Ajoutons enfin que le laboratoire de l’Ifremer de Brest est le seul en France à utiliser actuellement ces techniques de fermentation en continu comme outil d’étude de la physiologie des hyperthermophiles.

Contact : Ifremer/Brest
Anne Godfroy Tél. 02 98 22 45 29

Le génie génétique traque les minuscules coupables de l’altération du saumon fumé

Les microbiologistes ont maintenant des moyens supplémentaires pour détecter des populations bactériennes, d’estimer leur abondance ou de suivre leur évolution dans des produits alimentaires, grâce aux outils de la génétique.

L’exemple présenté ici est celui de l’altération du saumon fumé emballé, commercialisé en grandes surfaces. Une fois expérimentée sur le saumon, cette technique pourra s’appliquer à une large gamme de produits marins.

Le produit étudié est un saumon fumé, tranché et mis sous vide dans des barquettes qui sont conservées en rayon à 4°C. La méthode traditionnelle d’analyse des bactéries consiste à broyer le poisson, diluer ce broyat et l’étaler sur des boîtes de Pétri contenant un milieu nutritif. L’incubation dure cinq jours à 15°C. On identifie ensuite les bactéries qui s’y sont développées. Le problème réside dans le fait que se développe, à ce moment-là, uniquement une catégorie de bactéries pour lesquelles ces conditions sont favorables, température, oxygène, etc, pas forcément celles qui étaient dominantes et/ou les plus actives dans l’échantillon initial ! Le résultat obtenu pourrait donc être fortement biaisé.

La nouvelle approche des chercheurs de l’Ifremer-Brest utilise la biologie moléculaire qui permet d’identifier les bactéries directement à partir de l’information génétique contenue dans l’échantillon. L’avantage est que cette approche ne nécessite aucune connaissance préalable des conditions de développement des bactéries présentes dans l’échantillon.

La technique consiste à extraire l’ADN total du saumon fumé broyé. Puis de récupérer seulement l’ADN des bactéries en l’identifiant à l’aide d’un gène commun à toutes les bactéries (encore une fois le gène codant pour la petite sous-unité de l’ARN ribosomique). L’analyse de ces gènes comportant différentes "signatures" propres à chaque type bactérien permettra ensuite d’identifier celles qui sont présentes dans l’échantillon.

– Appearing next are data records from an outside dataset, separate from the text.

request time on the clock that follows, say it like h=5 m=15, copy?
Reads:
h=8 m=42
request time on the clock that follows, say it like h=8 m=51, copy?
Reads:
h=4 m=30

Après examen de plusieurs échantillons de saumon fumé prélevés à différentes périodes de stockage, il est ensuite possible de mettre en relation le développement de certaines espèces bactériennes et la variation de la qualité sensorielle du produit, le goût, l’odeur, la texture, déterminée par le groupe d’analyses sensorielles de l’Ifremer-Nantes.

Une autre application importante de ce type d’approche génétique est la mise au point de sondes qui vont reconnaître spécifiquement le matériel génétique des populations bactériennes identifiées. La fluorescence émise par ces sondes va permettre "d’allumer" les populations recherchées et de les distinguer ainsi lors de l’observation directe de broyat de saumon fumé au microscope.

Cette voie de recherche nouvelle est extrêmement prometteuse et va faire l’objet, prochainement, d’une publication scientifique de l’Ifremer.